* _PROBLEMA_
Nella traduzione italiana del brano sui piaceri degli agricoltori, riporta i termini elencati nell'ultima frase prima delle parole «non producono forse».

* _TESTO FORNITO_
──────────────────────────────
Versione di Cicerone

Soddisfazioni di chi coltiva la terra (Maturità magistrale 2000)

Traduzione della Versione "Soddisfazioni di chi coltiva la terra (Maturità magistrale 2000)" di Cicerone

Testo Originale Latino

Venio nunc ad voluptates agricolarum, quibus ego incredibiliter delector, quae nec ulla impediuntur senectute et mihi ad sapientis vitam proxime videntur accedere. Habent enim rationem cum terra, quae numquam recusat imperium nec umquam sine usura reddit quod accepit, sed alias minore, plerumque maiore cum faenore; quamquam me quidem non fructus modo, sed etiam ipsius terrae vis ac natura delectat. Quae cum gremio mollito ac subacto sparsum semen excepit, primum id occaecatum cohibet, ex quo occatio quae hoc efficit nominata est; deinde tepefactum vapore et compressu suo diffundit et elicit herbescentem ex eo viriditatem, quae nixa fibris stirpium sensim adolescit et culmoque erecta geniculato vaginis iam quasi pubescens includitur; e quibus cum emersit, fundit frugem spici ordine structam et contra avium minorum morsus munitur vallo aristarum. Quid ego vitium ortus satus incrementa commemorem? Satiari delectatione non possum, ut meae senectutis requiem oblectamentumque noscatis. Omitto enim vim ipsam omnium quae generantur e terra, quae ex fici tantulo grano aut ex acini vinaceo aut ex ceterarum frugum aut stirpium minutissimis seminibus tantos truncos ramosque procreet; malleoli plantae sarmenta viviradices propagines nonne efficiunt ut quemvis cum admiratione delectent?.

Traduzione Italiana

Ora vengo ai piaceri degli agricoltori, dei quali mi diletto incredibilmente: essi non sono affatto impediti dalla vecchiaia1 e mi sembra che si avvicinino moltissimo alla vita del sapiente. Gli agricoltori sono infatti in stretto rapporto con la terra, che mai rifiuta un ordine né mai restituisce senza interesse ciò che ha ricevuto, ma alcune volte con una rendita minore, il più delle volte con una maggiore. Per quanto, certamente, non mi dilettano solo i frutti, ma anche la forza e la natura della terra stessa. Ed essa, quando riceve nel suo grembo soffice e dissodato il seme sparso, dapprima lo ricopre e trattiene - da ciò è stata detta "occatio" questa operazione4 - poi, reso tiepido dal calore della terra, con la sua pressione lo schiude [oppure: dopo averlo intiepidito con il suo calore e la sua pressione, lo fa schiudere; oppure: dopo averlo intiepidito con il suo calore, lo fa uscire dal suo abbraccio] e sprigiona da esso un verde che germoglia in erba, che, appoggiandosi sulle fibre delle radici, a poco a poco cresce e, levatosi su un gambo nodoso, già quasi sviluppandosi, viene avvolto in guaine; e quando emerge da esse, tira fuori un frutto in forma di spiga e contro i morsi degli uccellini è protetto da un vallo di ariste. Perché ricordarvi la nascita, la semina, la crescita delle viti? Non riesco a saziarmi del piacere che ne deriva, (lo dico) affinché possiate conoscere la pace e la gioia della mia vecchiaia. Tralascio infatti la forza stessa di tutte le cose che sono generate dalla terra, tale che da un granellino di fico o da un vinacciolo o dai minutissimi semi delle altre messi o piante produce tronchi e rami tanto grossi: magliuoli, piantoni, sarmenti, barbatelle, propaggini, non producono forse sensazioni tali da dilettare e stupire chiunque?
──────────────────────────────
* _MATERIALE FORNITO_
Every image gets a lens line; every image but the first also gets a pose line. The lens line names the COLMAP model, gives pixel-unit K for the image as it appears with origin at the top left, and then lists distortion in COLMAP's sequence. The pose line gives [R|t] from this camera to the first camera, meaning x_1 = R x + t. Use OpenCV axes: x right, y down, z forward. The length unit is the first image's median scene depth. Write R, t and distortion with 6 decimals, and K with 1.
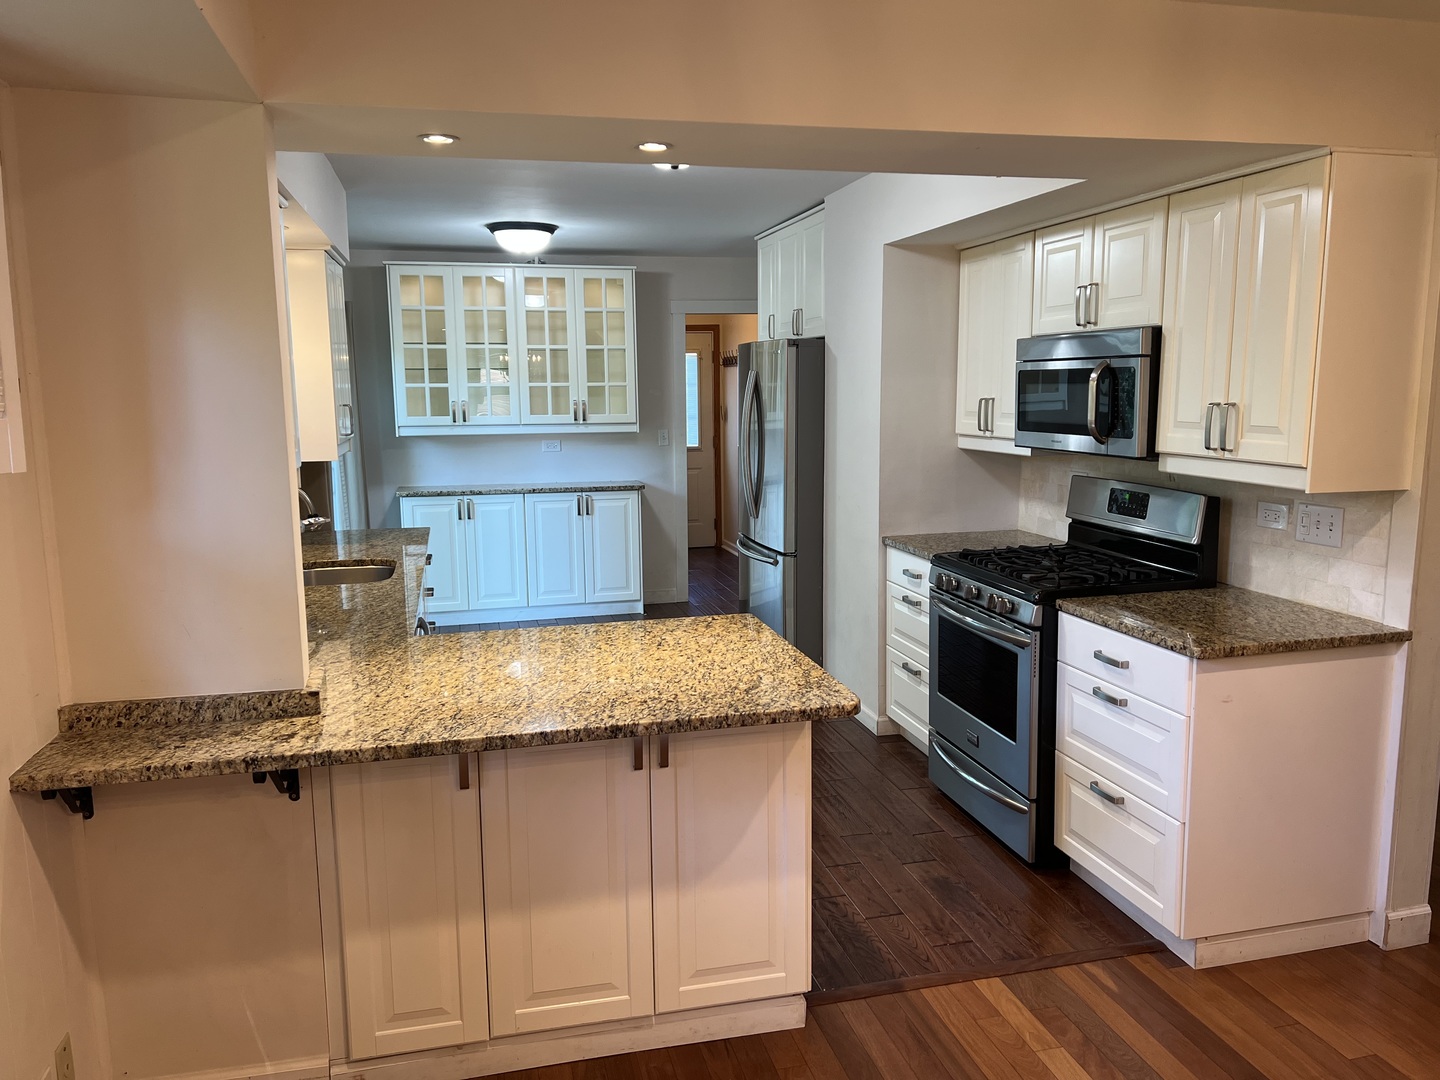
lens RADIAL K [[1094.2, 0, 719.8], [0, 1094.2, 543.4], [0, 0, 1]] dist [0.062364, -0.066788]
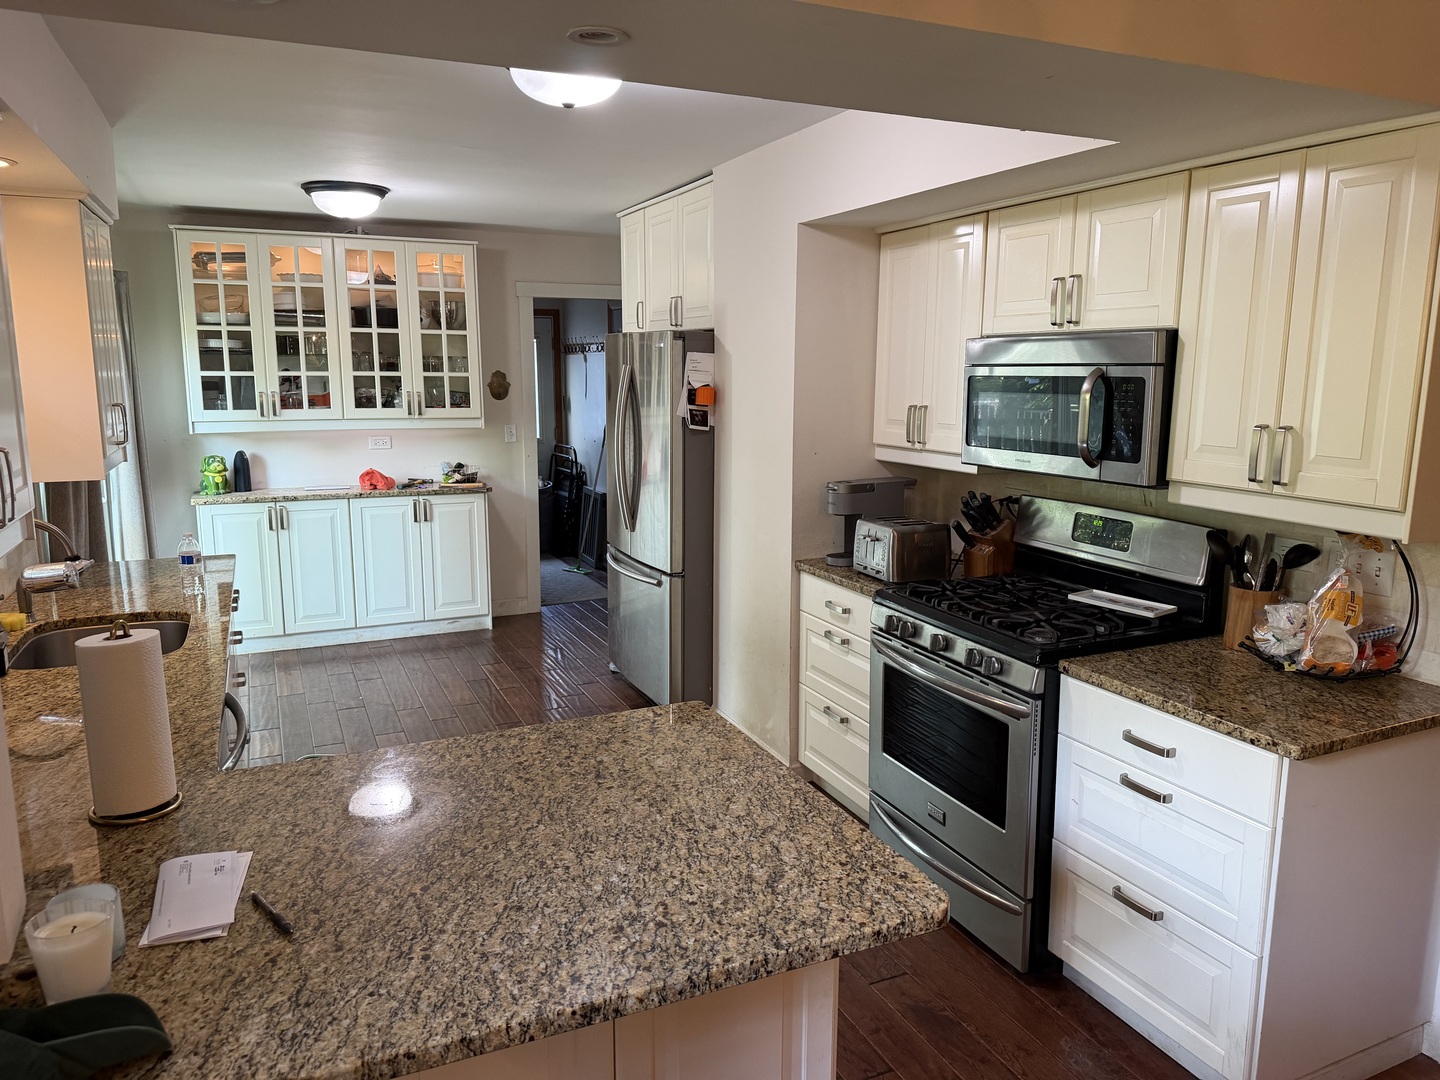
lens RADIAL K [[1019.5, 0, 727.3], [0, 1019.5, 535.7], [0, 0, 1]] dist [0.056193, -0.063975]
pose [[0.982000, -0.018044, 0.188017, -0.077437], [0.014267, 0.999669, 0.021424, -0.060056], [-0.188341, -0.018356, 0.981932, 0.287411]]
──────────────────────────────
* _RISULTATO_
magliuoli, piantoni, sarmenti, barbatelle, propaggini